REQUIREMENT:
What you return should match the records below exactly.

DATA FOR ANALYSIS:

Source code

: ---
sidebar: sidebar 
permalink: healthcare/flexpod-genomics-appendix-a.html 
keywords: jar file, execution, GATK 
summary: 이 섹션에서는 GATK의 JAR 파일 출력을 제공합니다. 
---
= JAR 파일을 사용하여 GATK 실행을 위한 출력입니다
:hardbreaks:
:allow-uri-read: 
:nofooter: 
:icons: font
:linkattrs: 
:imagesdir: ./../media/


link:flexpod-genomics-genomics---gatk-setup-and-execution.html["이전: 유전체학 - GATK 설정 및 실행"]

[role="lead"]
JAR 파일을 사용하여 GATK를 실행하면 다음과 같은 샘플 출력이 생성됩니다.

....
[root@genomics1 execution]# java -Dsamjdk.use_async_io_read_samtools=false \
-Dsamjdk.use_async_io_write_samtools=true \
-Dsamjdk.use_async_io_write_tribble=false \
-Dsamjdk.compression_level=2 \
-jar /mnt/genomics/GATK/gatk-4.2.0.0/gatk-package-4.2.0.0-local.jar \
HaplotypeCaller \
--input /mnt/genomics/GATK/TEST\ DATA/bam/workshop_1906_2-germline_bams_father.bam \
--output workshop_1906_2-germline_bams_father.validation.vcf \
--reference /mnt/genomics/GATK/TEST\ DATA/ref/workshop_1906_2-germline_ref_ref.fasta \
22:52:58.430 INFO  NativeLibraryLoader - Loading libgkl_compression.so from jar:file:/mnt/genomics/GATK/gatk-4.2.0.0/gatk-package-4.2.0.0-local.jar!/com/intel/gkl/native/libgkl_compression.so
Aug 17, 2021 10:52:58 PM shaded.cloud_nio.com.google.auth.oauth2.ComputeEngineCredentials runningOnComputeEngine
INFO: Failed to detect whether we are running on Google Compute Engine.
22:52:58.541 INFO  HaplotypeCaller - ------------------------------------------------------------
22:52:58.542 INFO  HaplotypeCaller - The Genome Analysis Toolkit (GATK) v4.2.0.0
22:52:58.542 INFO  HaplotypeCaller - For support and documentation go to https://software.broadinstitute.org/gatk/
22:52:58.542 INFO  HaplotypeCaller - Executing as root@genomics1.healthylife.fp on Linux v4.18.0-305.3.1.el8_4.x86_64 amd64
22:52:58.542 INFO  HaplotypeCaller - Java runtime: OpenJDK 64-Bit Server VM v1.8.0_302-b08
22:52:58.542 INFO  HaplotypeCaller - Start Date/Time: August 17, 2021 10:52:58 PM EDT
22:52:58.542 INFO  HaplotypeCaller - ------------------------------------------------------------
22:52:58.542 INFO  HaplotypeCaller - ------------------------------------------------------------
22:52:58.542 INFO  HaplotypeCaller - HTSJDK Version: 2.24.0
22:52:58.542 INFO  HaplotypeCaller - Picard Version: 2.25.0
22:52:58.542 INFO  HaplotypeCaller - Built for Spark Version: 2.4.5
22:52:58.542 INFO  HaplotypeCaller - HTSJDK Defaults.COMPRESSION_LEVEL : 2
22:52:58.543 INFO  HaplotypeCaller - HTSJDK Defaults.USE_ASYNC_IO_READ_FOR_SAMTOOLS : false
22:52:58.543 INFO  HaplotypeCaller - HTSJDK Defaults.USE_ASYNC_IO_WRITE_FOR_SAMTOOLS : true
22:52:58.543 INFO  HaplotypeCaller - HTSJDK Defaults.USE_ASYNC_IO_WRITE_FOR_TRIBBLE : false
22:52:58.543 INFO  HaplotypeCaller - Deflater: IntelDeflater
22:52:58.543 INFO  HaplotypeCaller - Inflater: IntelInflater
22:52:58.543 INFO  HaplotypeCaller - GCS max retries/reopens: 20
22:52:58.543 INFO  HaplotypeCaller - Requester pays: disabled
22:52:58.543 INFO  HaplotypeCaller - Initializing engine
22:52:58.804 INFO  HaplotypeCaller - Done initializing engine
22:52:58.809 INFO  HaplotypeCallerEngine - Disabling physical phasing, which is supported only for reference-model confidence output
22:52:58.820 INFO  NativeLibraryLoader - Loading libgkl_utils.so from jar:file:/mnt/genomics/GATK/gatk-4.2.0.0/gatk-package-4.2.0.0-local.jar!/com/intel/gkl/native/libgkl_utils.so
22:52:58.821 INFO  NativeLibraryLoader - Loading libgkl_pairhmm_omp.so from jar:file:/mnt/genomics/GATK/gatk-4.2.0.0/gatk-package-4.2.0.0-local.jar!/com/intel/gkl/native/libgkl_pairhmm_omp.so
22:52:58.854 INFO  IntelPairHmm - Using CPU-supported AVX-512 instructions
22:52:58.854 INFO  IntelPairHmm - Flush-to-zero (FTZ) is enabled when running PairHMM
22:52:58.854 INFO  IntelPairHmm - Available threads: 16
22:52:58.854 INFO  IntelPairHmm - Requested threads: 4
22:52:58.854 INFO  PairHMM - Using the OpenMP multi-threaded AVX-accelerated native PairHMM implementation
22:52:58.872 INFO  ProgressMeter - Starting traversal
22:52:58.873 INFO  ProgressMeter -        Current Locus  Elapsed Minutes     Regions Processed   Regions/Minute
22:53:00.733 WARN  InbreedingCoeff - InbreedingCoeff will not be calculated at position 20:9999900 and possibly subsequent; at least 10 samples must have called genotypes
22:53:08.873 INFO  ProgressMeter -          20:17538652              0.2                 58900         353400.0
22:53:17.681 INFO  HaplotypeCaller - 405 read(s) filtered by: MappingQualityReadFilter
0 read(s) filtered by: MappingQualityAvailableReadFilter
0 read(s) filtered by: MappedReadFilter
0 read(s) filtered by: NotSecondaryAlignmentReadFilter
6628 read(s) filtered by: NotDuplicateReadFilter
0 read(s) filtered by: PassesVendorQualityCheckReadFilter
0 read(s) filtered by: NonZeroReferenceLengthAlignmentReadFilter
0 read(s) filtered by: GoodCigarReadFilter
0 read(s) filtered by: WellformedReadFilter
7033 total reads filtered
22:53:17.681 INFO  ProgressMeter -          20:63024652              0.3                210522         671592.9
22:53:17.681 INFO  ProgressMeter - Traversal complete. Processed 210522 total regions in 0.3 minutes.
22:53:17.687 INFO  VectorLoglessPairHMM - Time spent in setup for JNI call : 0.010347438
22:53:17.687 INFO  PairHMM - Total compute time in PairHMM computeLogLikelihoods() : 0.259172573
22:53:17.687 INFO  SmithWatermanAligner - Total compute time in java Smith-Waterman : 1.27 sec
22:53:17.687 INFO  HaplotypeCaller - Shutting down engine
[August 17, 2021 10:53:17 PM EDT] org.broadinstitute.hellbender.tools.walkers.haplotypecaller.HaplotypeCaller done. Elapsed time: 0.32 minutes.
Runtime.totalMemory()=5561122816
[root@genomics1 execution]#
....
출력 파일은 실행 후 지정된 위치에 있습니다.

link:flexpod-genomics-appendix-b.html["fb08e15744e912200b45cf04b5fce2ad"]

THE COMPLETED TASK:
Source code

: ---
sidebar: sidebar 
permalink: healthcare/flexpod-genomics-appendix-a.html 
keywords: jar file, execution, GATK 
summary: 이 섹션에서는 GATK의 JAR 파일 출력을 제공합니다. 
---
= JAR 파일을 사용하여 GATK 실행을 위한 출력입니다
:hardbreaks:
:allow-uri-read: 
:nofooter: 
:icons: font
:linkattrs: 
:imagesdir: ./../media/


link:flexpod-genomics-genomics---gatk-setup-and-execution.html["이전: 유전체학 - GATK 설정 및 실행"]

[role="lead"]
JAR 파일을 사용하여 GATK를 실행하면 다음과 같은 샘플 출력이 생성됩니다.

....
[root@genomics1 execution]# java -Dsamjdk.use_async_io_read_samtools=false \
-Dsamjdk.use_async_io_write_samtools=true \
-Dsamjdk.use_async_io_write_tribble=false \
-Dsamjdk.compression_level=2 \
-jar /mnt/genomics/GATK/gatk-4.2.0.0/gatk-package-4.2.0.0-local.jar \
HaplotypeCaller \
--input /mnt/genomics/GATK/TEST\ DATA/bam/workshop_1906_2-germline_bams_father.bam \
--output workshop_1906_2-germline_bams_father.validation.vcf \
--reference /mnt/genomics/GATK/TEST\ DATA/ref/workshop_1906_2-germline_ref_ref.fasta \
22:52:58.430 INFO  NativeLibraryLoader - Loading libgkl_compression.so from jar:file:/mnt/genomics/GATK/gatk-4.2.0.0/gatk-package-4.2.0.0-local.jar!/com/intel/gkl/native/libgkl_compression.so
Aug 17, 2021 10:52:58 PM shaded.cloud_nio.com.google.auth.oauth2.ComputeEngineCredentials runningOnComputeEngine
INFO: Failed to detect whether we are running on Google Compute Engine.
22:52:58.541 INFO  HaplotypeCaller - ------------------------------------------------------------
22:52:58.542 INFO  HaplotypeCaller - The Genome Analysis Toolkit (GATK) v4.2.0.0
22:52:58.542 INFO  HaplotypeCaller - For support and documentation go to https://software.broadinstitute.org/gatk/
22:52:58.542 INFO  HaplotypeCaller - Executing as root@genomics1.healthylife.fp on Linux v4.18.0-305.3.1.el8_4.x86_64 amd64
22:52:58.542 INFO  HaplotypeCaller - Java runtime: OpenJDK 64-Bit Server VM v1.8.0_302-b08
22:52:58.542 INFO  HaplotypeCaller - Start Date/Time: August 17, 2021 10:52:58 PM EDT
22:52:58.542 INFO  HaplotypeCaller - ------------------------------------------------------------
22:52:58.542 INFO  HaplotypeCaller - ------------------------------------------------------------
22:52:58.542 INFO  HaplotypeCaller - HTSJDK Version: 2.24.0
22:52:58.542 INFO  HaplotypeCaller - Picard Version: 2.25.0
22:52:58.542 INFO  HaplotypeCaller - Built for Spark Version: 2.4.5
22:52:58.542 INFO  HaplotypeCaller - HTSJDK Defaults.COMPRESSION_LEVEL : 2
22:52:58.543 INFO  HaplotypeCaller - HTSJDK Defaults.USE_ASYNC_IO_READ_FOR_SAMTOOLS : false
22:52:58.543 INFO  HaplotypeCaller - HTSJDK Defaults.USE_ASYNC_IO_WRITE_FOR_SAMTOOLS : true
22:52:58.543 INFO  HaplotypeCaller - HTSJDK Defaults.USE_ASYNC_IO_WRITE_FOR_TRIBBLE : false
22:52:58.543 INFO  HaplotypeCaller - Deflater: IntelDeflater
22:52:58.543 INFO  HaplotypeCaller - Inflater: IntelInflater
22:52:58.543 INFO  HaplotypeCaller - GCS max retries/reopens: 20
22:52:58.543 INFO  HaplotypeCaller - Requester pays: disabled
22:52:58.543 INFO  HaplotypeCaller - Initializing engine
22:52:58.804 INFO  HaplotypeCaller - Done initializing engine
22:52:58.809 INFO  HaplotypeCallerEngine - Disabling physical phasing, which is supported only for reference-model confidence output
22:52:58.820 INFO  NativeLibraryLoader - Loading libgkl_utils.so from jar:file:/mnt/genomics/GATK/gatk-4.2.0.0/gatk-package-4.2.0.0-local.jar!/com/intel/gkl/native/libgkl_utils.so
22:52:58.821 INFO  NativeLibraryLoader - Loading libgkl_pairhmm_omp.so from jar:file:/mnt/genomics/GATK/gatk-4.2.0.0/gatk-package-4.2.0.0-local.jar!/com/intel/gkl/native/libgkl_pairhmm_omp.so
22:52:58.854 INFO  IntelPairHmm - Using CPU-supported AVX-512 instructions
22:52:58.854 INFO  IntelPairHmm - Flush-to-zero (FTZ) is enabled when running PairHMM
22:52:58.854 INFO  IntelPairHmm - Available threads: 16
22:52:58.854 INFO  IntelPairHmm - Requested threads: 4
22:52:58.854 INFO  PairHMM - Using the OpenMP multi-threaded AVX-accelerated native PairHMM implementation
22:52:58.872 INFO  ProgressMeter - Starting traversal
22:52:58.873 INFO  ProgressMeter -        Current Locus  Elapsed Minutes     Regions Processed   Regions/Minute
22:53:00.733 WARN  InbreedingCoeff - InbreedingCoeff will not be calculated at position 20:9999900 and possibly subsequent; at least 10 samples must have called genotypes
22:53:08.873 INFO  ProgressMeter -          20:17538652              0.2                 58900         353400.0
22:53:17.681 INFO  HaplotypeCaller - 405 read(s) filtered by: MappingQualityReadFilter
0 read(s) filtered by: MappingQualityAvailableReadFilter
0 read(s) filtered by: MappedReadFilter
0 read(s) filtered by: NotSecondaryAlignmentReadFilter
6628 read(s) filtered by: NotDuplicateReadFilter
0 read(s) filtered by: PassesVendorQualityCheckReadFilter
0 read(s) filtered by: NonZeroReferenceLengthAlignmentReadFilter
0 read(s) filtered by: GoodCigarReadFilter
0 read(s) filtered by: WellformedReadFilter
7033 total reads filtered
22:53:17.681 INFO  ProgressMeter -          20:63024652              0.3                210522         671592.9
22:53:17.681 INFO  ProgressMeter - Traversal complete. Processed 210522 total regions in 0.3 minutes.
22:53:17.687 INFO  VectorLoglessPairHMM - Time spent in setup for JNI call : 0.010347438
22:53:17.687 INFO  PairHMM - Total compute time in PairHMM computeLogLikelihoods() : 0.259172573
22:53:17.687 INFO  SmithWatermanAligner - Total compute time in java Smith-Waterman : 1.27 sec
22:53:17.687 INFO  HaplotypeCaller - Shutting down engine
[August 17, 2021 10:53:17 PM EDT] org.broadinstitute.hellbender.tools.walkers.haplotypecaller.HaplotypeCaller done. Elapsed time: 0.32 minutes.
Runtime.totalMemory()=5561122816
[root@genomics1 execution]#
....
출력 파일은 실행 후 지정된 위치에 있습니다.

link:flexpod-genomics-appendix-b.html["fb08e15744e912200b45cf04b5fce2ad"]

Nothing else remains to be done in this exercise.